Published online by Cambridge University Press: 27 July 2018
In January 2013, less than two months since the second post-war elections, new measures were brought in to curb informal trading and commercial motorbike riding in Freetown. One slogan that was oft repeated by young people in the day following the enforcement of these measures was especially striking: ‘We are Sierra Leoneans, not slaves’. Much can be read into this charged statement, and the politics surrounding these measures and the protests are explored at length in the following chapters. However, above all, the statement is a powerful reminder of the ineluctable role of history, not simply as context but also how it is inscribed and reproduced in contemporary practices and social relations. The reference to the slave trade is especially apt as an opening for an exploration of the complex and contentious ways in which labour has been central to the formation of the Sierra Leonean state and to the conduct of politics over time.

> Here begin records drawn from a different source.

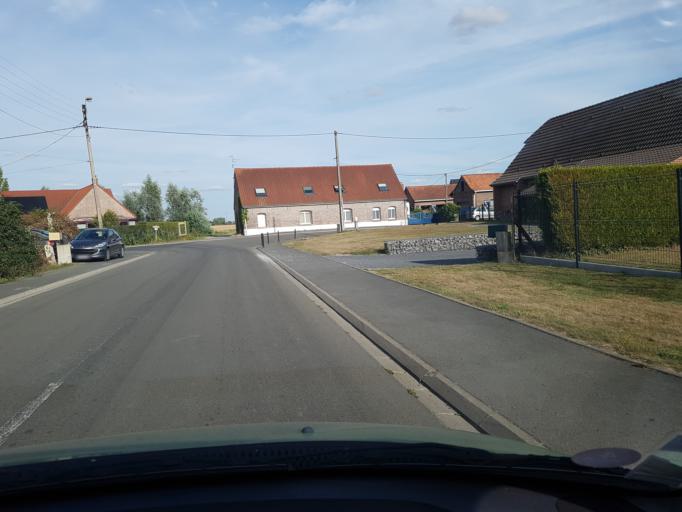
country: FR
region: Nord-Pas-de-Calais
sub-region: Departement du Pas-de-Calais
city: Lestrem
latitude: 50.6058
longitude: 2.7027
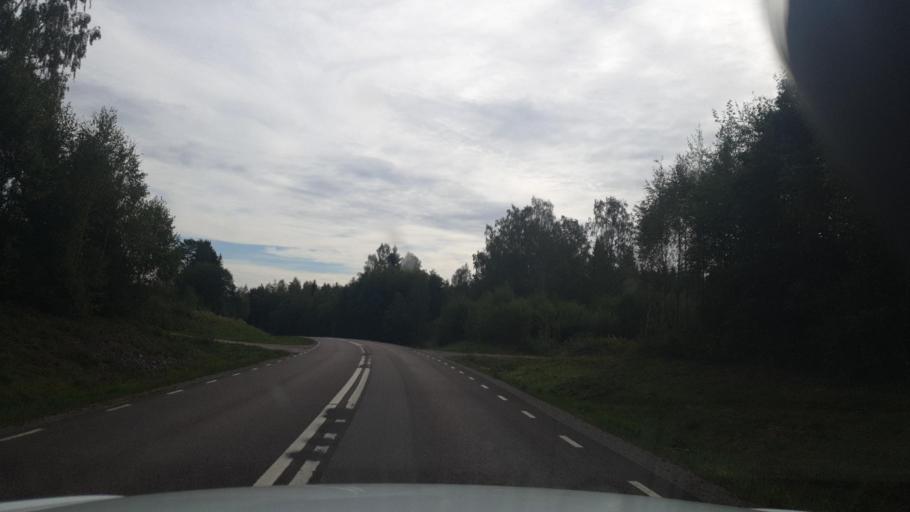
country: SE
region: Vaermland
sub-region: Eda Kommun
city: Amotfors
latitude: 59.6744
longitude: 12.4507
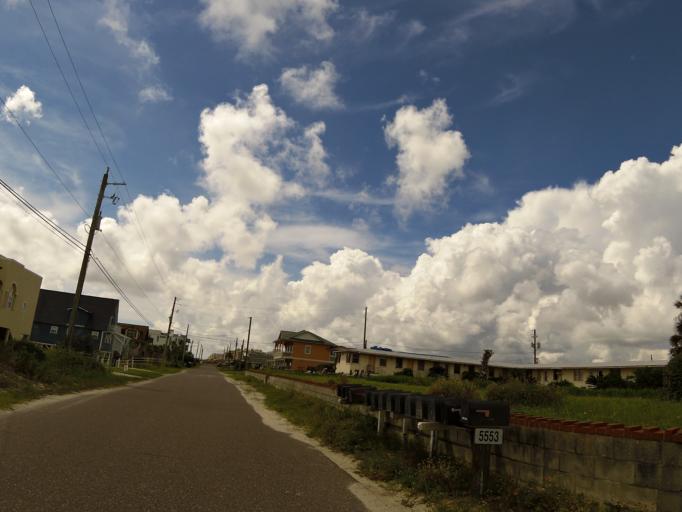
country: US
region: Florida
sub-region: Nassau County
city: Fernandina Beach
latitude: 30.5722
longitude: -81.4443
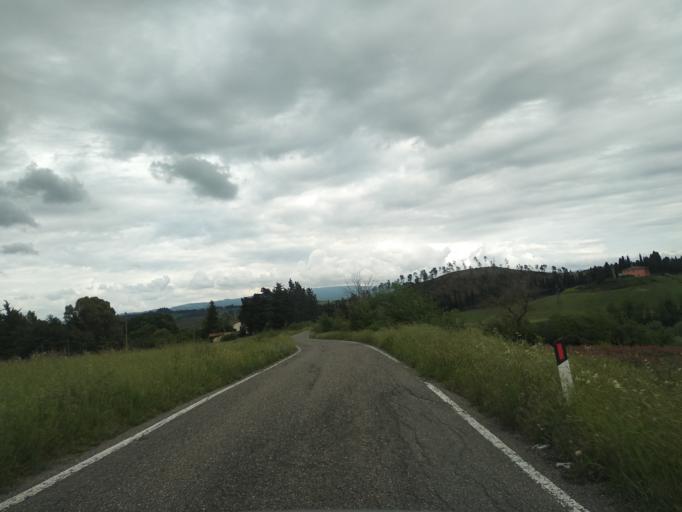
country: IT
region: Tuscany
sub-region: Provincia di Livorno
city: Collesalvetti
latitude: 43.5412
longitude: 10.4516
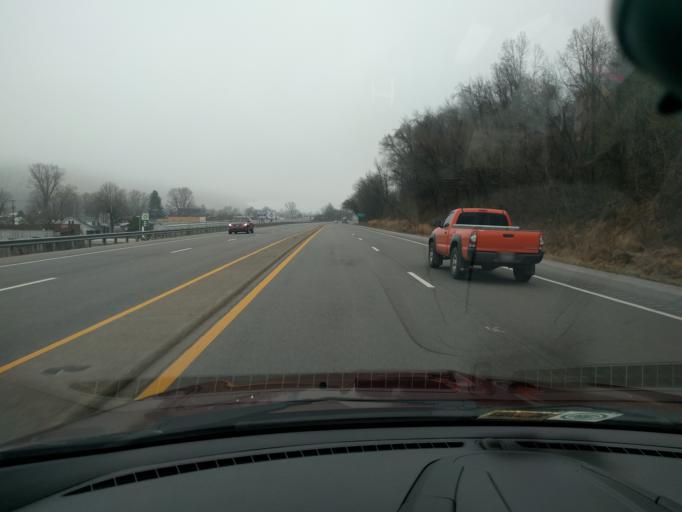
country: US
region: West Virginia
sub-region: Kanawha County
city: Rand
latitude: 38.2765
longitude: -81.5639
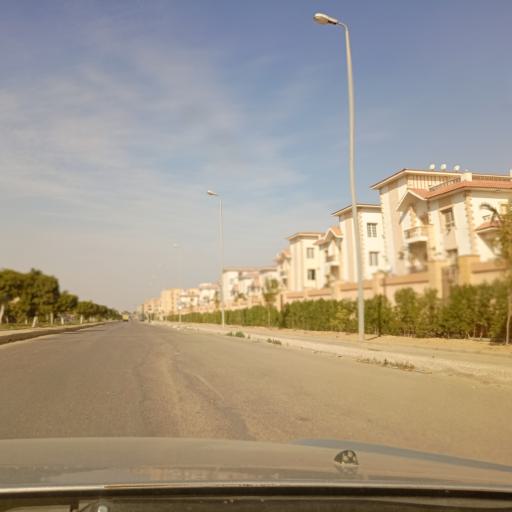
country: EG
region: Muhafazat al Qalyubiyah
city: Al Khankah
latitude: 30.0389
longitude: 31.4852
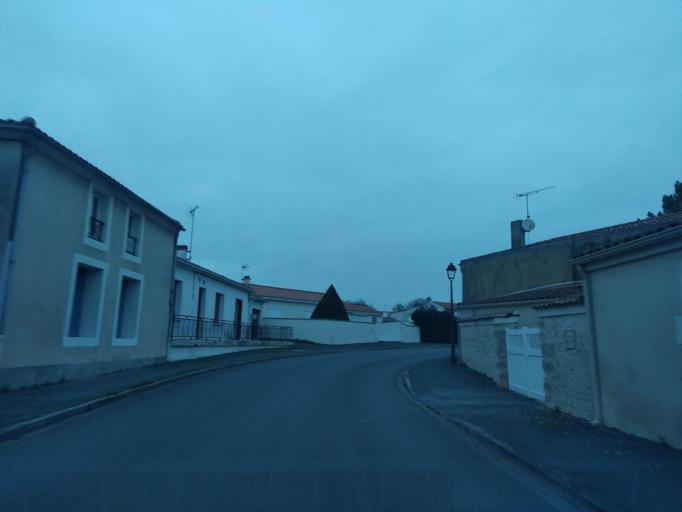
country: FR
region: Pays de la Loire
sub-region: Departement de la Vendee
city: Triaize
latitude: 46.3580
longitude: -1.2497
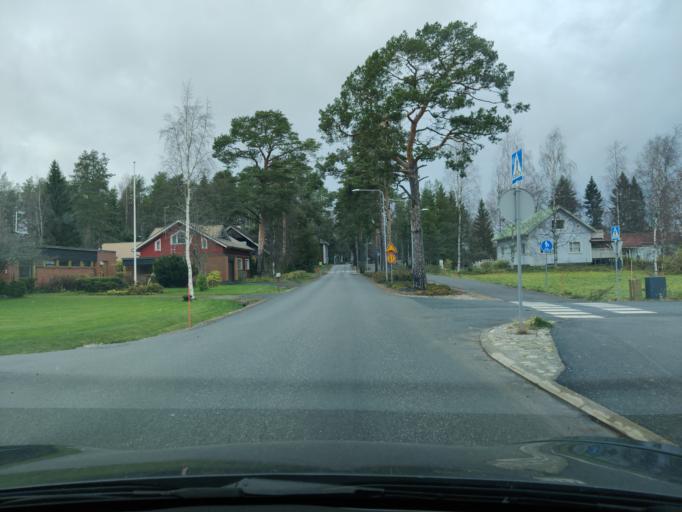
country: FI
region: Northern Savo
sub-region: Ylae-Savo
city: Kiuruvesi
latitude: 63.6495
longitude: 26.6345
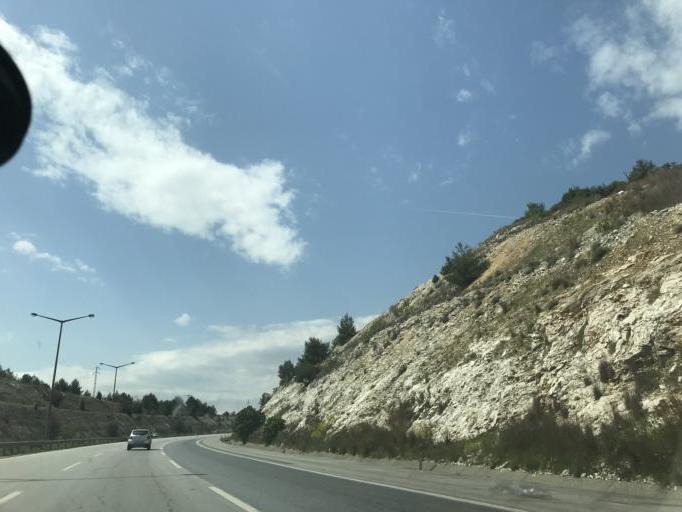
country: TR
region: Mersin
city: Tarsus
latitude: 37.1369
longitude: 34.8467
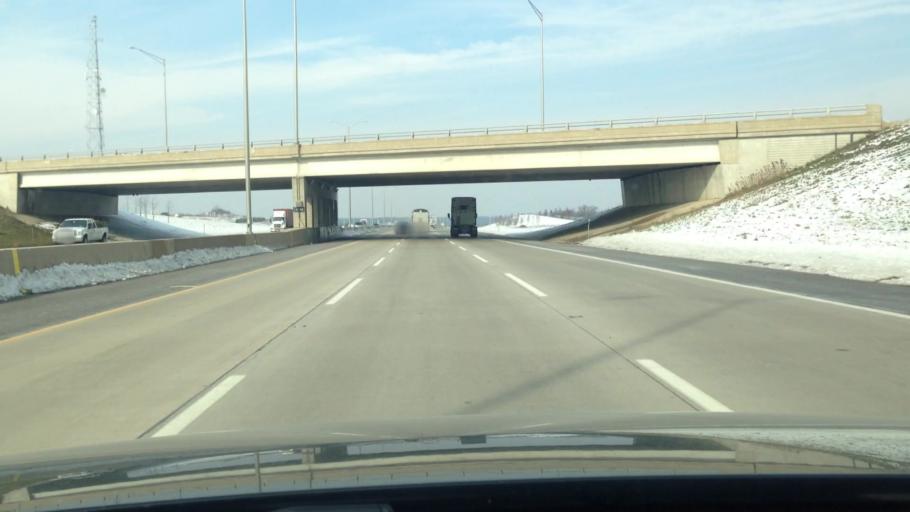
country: US
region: Illinois
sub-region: Cook County
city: Lemont
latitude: 41.6556
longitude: -88.0175
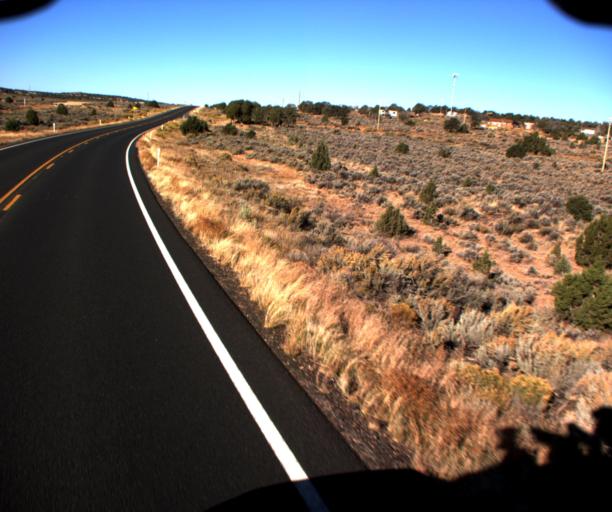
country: US
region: Arizona
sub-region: Apache County
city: Ganado
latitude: 35.7608
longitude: -109.7565
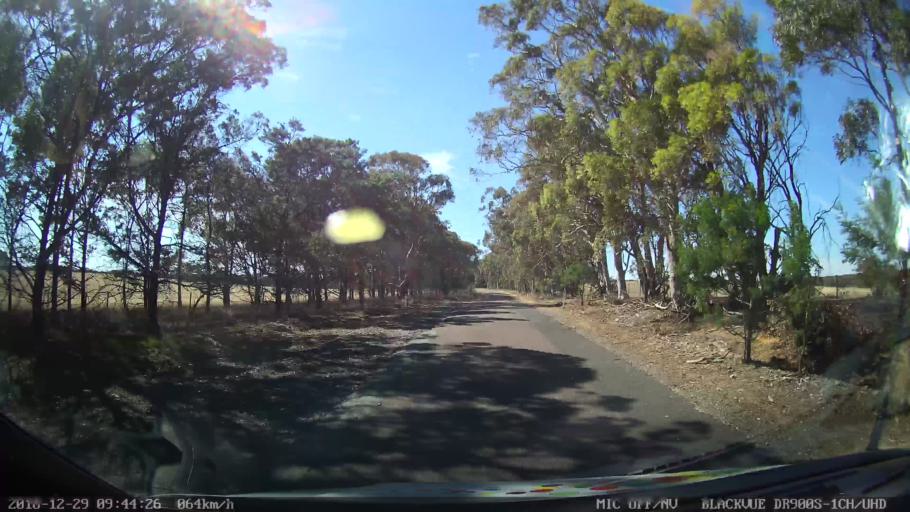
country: AU
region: New South Wales
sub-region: Upper Lachlan Shire
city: Crookwell
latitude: -34.6890
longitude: 149.4265
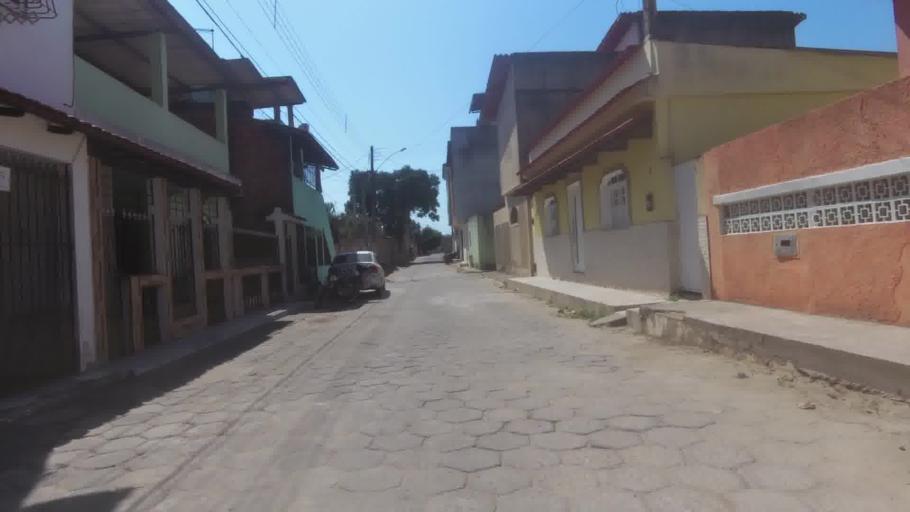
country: BR
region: Espirito Santo
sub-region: Itapemirim
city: Itapemirim
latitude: -21.0077
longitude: -40.8123
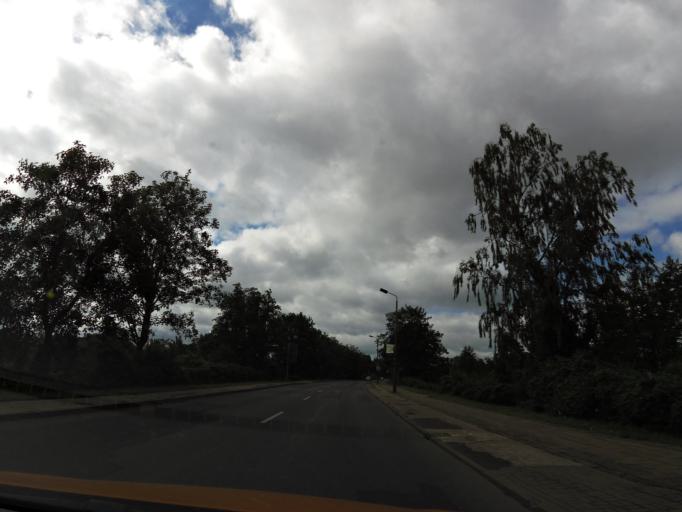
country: DE
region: Mecklenburg-Vorpommern
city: Guestrow
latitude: 53.7922
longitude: 12.1844
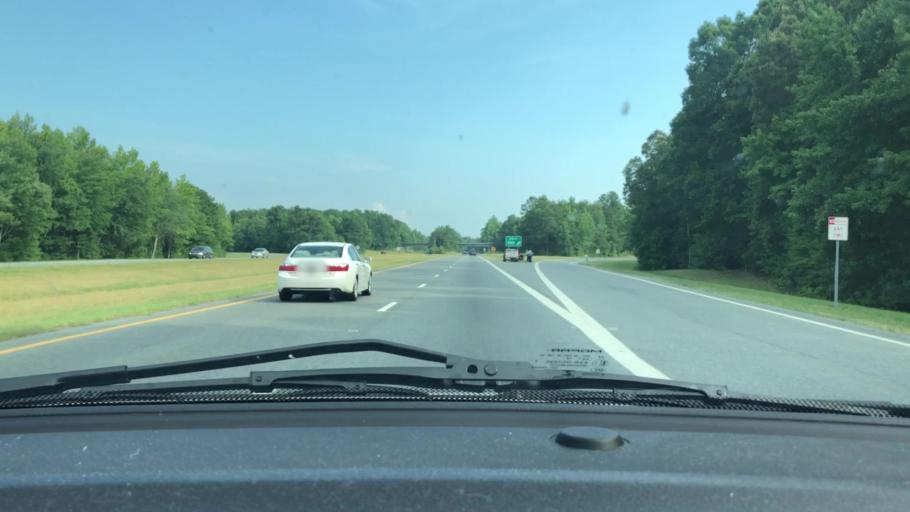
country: US
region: North Carolina
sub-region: Guilford County
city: Forest Oaks
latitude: 35.9198
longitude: -79.6776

Experiential accounts of the processes connecting unemployment and mobilisation must be rooted in an analysis of labour market and political opportunity structures within which these experiences take place, and to take into account the development of these structures over time. This chapter therefore focuses on the role of labour in Sierra Leone's trajectory of economic development and in determining the nature of the political space for young citizens in the years between decolonisation up to the decade of reconstruction efforts after the civil war. Such an analysis shows the mutual influence of the economy and politics over time. While justice cannot be done to the richness of existing analyses of Sierra Leone's history, an overview of the key junctures in the country's trajectory from colonisation to the events narrated in this book highlights how young people's experiences of unemployment are inextricable from the political economy of labour. These junctures cast a light on the historically specific ways in which the organisation of work has underpinned the structure of society and politics, from the role of the slave trade in determining the nature of British colonialism, to the narrowing of employment opportunities under one-party rule and in the post-war projects of democratisation and economic liberalisation.